I've put some comments into your code:-
; this is OK: setting up the stack frame and saving important register
; on Win32, the registers that need saving are: esi, edi and ebx
; the rest can be used without needing to preserve them
push ebp
mov ebp, esp
push esi
push ebx
xor eax, eax
mov ecx, [ebp + 8]
; you said that this checked [ecx] for zero, but I think you've just written
; that wrong, this checks the value of ecx for zero, the [reg] form usually indicates
; the value at the address defined by reg
; so this is effectively doing a null pointer check (which is good)
jecxz end
mov esi, [ebp + 12]
mov edx, [ebp + 16]
xor bl, bl
firstLoop:
add bl, 1
; you increment ecx before loading the first character, this means
; that the function ignores the first character of the string
; and will therefore produce an incorrect result if the string
; starts with a character that needs replacing
add ecx, 1
; characters are 8 bit, not 32 bit (mentioned in comments elsewhere)
mov eax, [ecx]
cmp eax, 0
jz end
push eax
; possibly segfaults due to character out of range
; also, as mentioned elsewhere, the function you call here must conform to the
; the standard calling convention of the system (e.g, preserve esi, edi and ebx for
; Win32 systems), so eax, ecx and edx can change, so next time you call
; [edx] it might be referencing random memory
; either save edx on the stack (push before pushing parameters, pop after add esp)

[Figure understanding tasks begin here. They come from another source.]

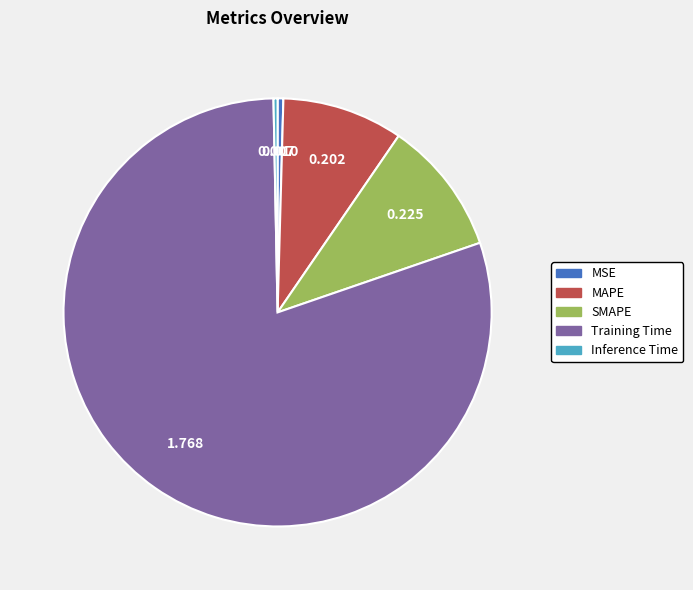

Which category has the biggest portion of the pie?

Training Time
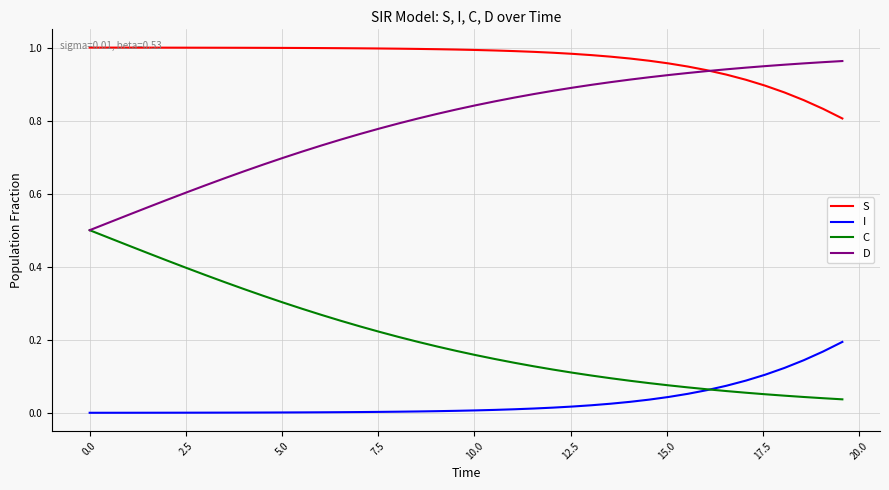

Is this an area chart (filled region under the line)?

No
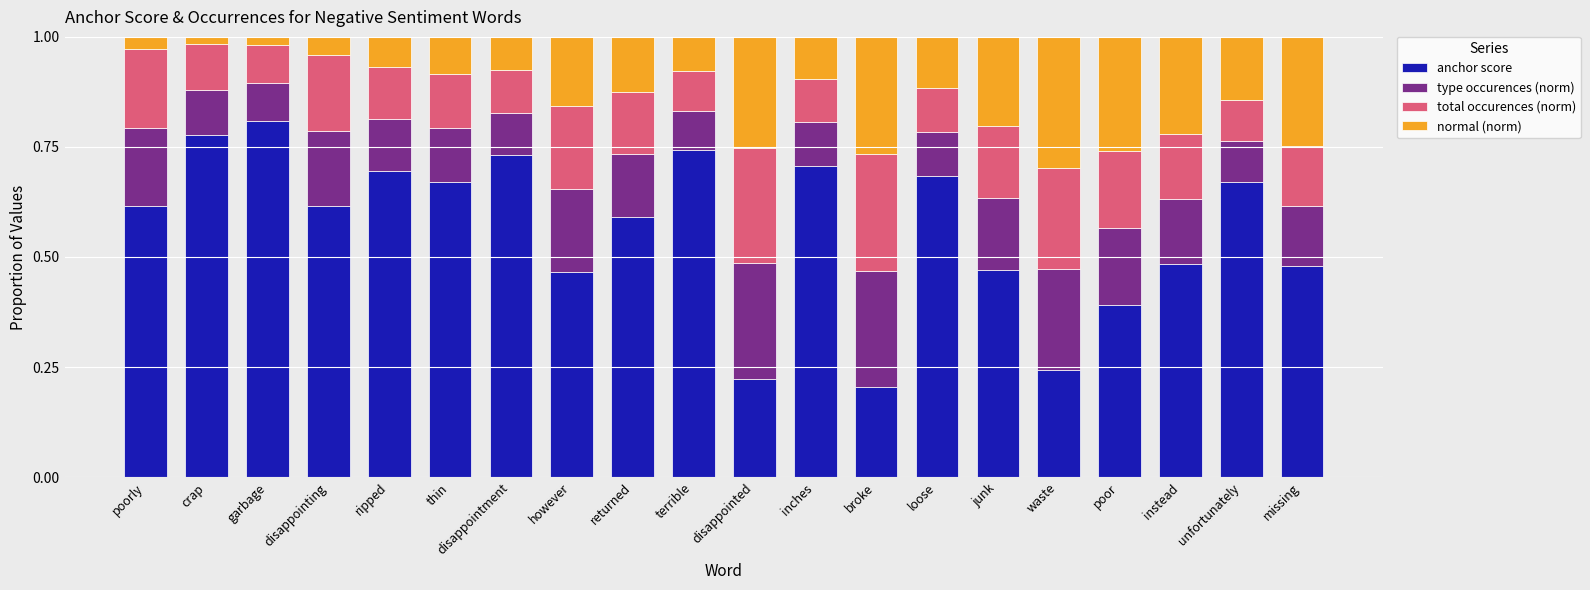

The value of anchor score at returned is 0.9. True or false?

False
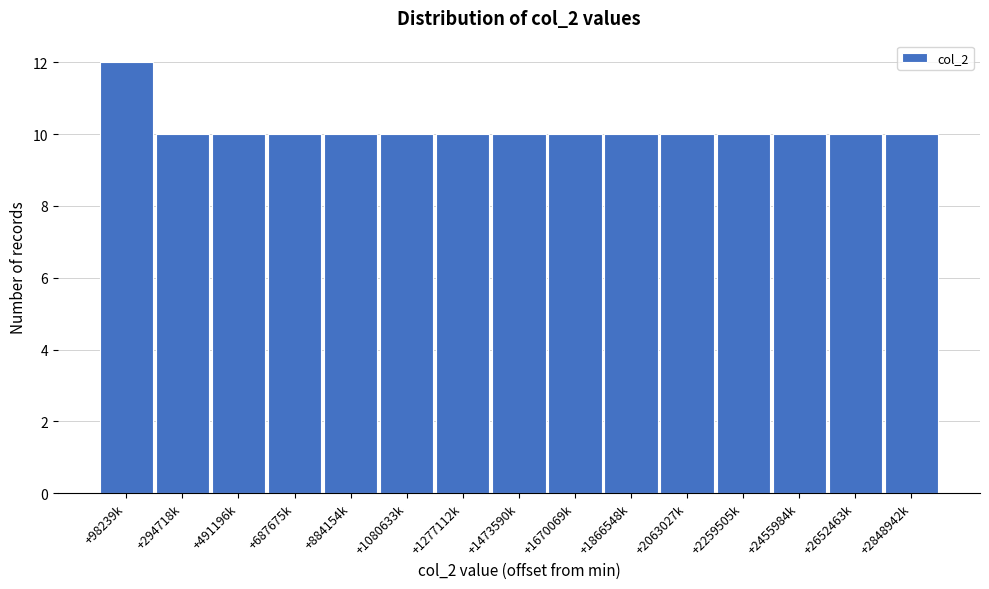

Reading left to right, list all the values displayed in this chart.

12	10	10	10	10	10	10	10	10	10	10	10	10	10	10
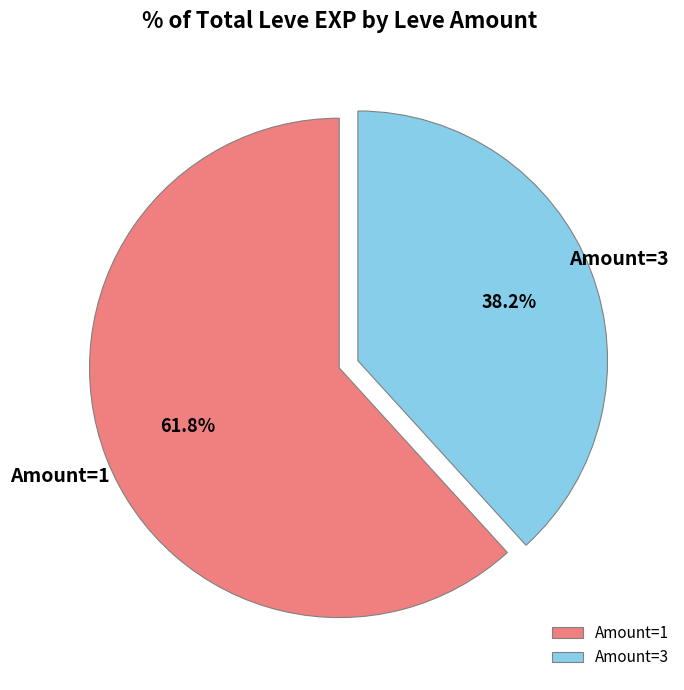

How many slices are in this pie chart?

2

; or just load edx with [ebp+16] here instead of at the start
call edx
add esp, 4
mov ebx, eax
; more functionality required here!
end:
; restore important values, etc
pop ebx
pop esi
mov esp, ebp
pop ebp
; the result of the function should be in eax, but that's not set up properly yet
ret
Comments on your inner loop:-
firstLoop:
xor eax, eax
; you're loading a 32 bit value and checking for zero,
; strings are terminated with a null character, an 8 bit value,
; not a 32 bit value, so you're reading past the end of the string
; so this is unlikely to correctly test the end of string
mov edi, [ecx]
cmp edi, 0
jz end
mov edi, ecx ; save array
movzx eax, byte [ecx] ;load single byte into eax
; you need to keep ebp! its value must be saved (at the end,
; you do a mov esp,ebp)
mov ebp, edx ; save function pointer
push eax ; parameter for (*isinsubset)
call edx ; execute (*isinsubset)
mov ecx, edi ; restore array
cmp eax, 0
jne secondLoop
mov edx, ebp ; restore function pointer
add esp, 4 ; "pop off" the parameter
mov ebx, eax ; store return value
add ecx, 1
jmp firstLoop
secondLoop:
; again, your accessing the string using a 32 bit value, not an 8 bit value
; so you're replacing the matched character and the three next characters
; with the new value
; the upper 24 bits are probably zero so the loop will terminate on the
; next character
; also, the function seems to be returning a count of characters replaced,
; but you're not recording the fact that characters have been replaced
mov [ecx], esi
mov edx, ebp
add esp, 4
mov ebx, eax
add ecx, 1
jmp firstLoop
You do seem to be having trouble with the way the memory works, you are getting confused between 8 bit and 32 bit memory access.